■ **Exercise requirements**
Of all the lines below, output only those starting at the one with "Fix misc areas" and ending at the one with "Reticulation Cynosure SFX, owner: Nicole", both ends included, exactly as written.

■ **Task material**
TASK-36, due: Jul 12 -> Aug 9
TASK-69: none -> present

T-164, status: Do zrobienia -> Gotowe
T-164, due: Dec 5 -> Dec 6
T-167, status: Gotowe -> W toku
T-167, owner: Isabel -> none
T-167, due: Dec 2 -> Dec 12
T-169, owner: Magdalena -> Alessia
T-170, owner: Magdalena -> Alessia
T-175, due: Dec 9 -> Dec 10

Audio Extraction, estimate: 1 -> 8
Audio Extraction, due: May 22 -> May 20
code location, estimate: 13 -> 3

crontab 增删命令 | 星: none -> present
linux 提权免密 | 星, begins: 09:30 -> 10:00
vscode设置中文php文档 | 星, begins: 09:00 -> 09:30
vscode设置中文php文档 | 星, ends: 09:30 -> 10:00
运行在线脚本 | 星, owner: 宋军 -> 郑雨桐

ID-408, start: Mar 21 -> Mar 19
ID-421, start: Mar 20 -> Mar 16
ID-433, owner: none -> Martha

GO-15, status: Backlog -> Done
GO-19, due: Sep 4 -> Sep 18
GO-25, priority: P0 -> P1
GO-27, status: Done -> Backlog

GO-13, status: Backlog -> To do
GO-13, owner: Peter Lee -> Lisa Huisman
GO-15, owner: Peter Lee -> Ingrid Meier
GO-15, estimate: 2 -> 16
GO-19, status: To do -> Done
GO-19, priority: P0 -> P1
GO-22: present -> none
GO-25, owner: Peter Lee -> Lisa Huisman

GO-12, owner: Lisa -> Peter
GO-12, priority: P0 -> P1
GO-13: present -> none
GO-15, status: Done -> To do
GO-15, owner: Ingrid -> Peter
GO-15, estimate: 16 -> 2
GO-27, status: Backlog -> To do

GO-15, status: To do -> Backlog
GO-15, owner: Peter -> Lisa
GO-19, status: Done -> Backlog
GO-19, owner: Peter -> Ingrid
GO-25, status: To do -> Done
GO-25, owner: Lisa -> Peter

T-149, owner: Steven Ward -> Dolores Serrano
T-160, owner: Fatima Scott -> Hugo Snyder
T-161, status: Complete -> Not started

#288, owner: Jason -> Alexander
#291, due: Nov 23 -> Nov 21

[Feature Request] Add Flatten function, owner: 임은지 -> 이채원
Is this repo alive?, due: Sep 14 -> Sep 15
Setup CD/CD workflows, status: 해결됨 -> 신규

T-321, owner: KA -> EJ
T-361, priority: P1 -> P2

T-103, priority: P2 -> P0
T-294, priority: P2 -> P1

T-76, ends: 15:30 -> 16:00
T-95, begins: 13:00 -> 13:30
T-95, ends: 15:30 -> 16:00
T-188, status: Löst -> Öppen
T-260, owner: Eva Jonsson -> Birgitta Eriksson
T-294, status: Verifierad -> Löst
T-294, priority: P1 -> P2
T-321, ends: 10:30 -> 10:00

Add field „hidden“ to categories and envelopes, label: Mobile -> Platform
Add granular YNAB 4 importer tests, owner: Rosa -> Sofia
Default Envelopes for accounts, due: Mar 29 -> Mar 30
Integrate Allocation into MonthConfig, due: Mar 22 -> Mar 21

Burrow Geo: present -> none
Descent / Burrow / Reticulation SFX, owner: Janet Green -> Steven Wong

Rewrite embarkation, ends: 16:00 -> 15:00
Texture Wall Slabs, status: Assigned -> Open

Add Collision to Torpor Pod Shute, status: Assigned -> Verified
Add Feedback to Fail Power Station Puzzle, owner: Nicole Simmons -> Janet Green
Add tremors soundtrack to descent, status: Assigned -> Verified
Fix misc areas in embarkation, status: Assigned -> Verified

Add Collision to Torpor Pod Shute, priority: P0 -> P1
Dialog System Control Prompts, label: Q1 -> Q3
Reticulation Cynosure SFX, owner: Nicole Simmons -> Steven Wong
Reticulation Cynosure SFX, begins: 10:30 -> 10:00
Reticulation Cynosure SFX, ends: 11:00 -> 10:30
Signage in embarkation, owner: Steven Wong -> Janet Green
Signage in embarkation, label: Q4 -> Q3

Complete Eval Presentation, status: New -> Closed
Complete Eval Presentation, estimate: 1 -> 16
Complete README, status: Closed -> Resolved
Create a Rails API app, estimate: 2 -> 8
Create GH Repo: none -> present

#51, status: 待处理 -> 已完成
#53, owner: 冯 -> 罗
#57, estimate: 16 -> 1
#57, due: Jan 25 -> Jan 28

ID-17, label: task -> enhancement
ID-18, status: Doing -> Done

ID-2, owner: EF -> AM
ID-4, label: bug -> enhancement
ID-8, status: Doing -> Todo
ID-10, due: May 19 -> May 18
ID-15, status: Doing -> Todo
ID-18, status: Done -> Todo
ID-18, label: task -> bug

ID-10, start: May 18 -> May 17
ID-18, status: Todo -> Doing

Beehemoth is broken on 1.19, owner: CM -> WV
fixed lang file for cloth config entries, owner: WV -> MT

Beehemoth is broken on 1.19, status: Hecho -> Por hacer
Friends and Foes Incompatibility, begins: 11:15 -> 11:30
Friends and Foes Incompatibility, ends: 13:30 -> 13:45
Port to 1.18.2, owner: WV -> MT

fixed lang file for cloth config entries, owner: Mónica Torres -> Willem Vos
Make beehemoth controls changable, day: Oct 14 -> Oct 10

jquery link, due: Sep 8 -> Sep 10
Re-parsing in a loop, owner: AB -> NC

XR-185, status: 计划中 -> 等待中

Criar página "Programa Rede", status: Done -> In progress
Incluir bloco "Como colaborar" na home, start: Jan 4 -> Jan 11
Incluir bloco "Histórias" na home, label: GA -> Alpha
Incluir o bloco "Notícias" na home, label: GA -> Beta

■ **Task output**
Fix misc areas in embarkation, status: Assigned -> Verified

Add Collision to Torpor Pod Shute, priority: P0 -> P1
Dialog System Control Prompts, label: Q1 -> Q3
Reticulation Cynosure SFX, owner: Nicole Simmons -> Steven Wong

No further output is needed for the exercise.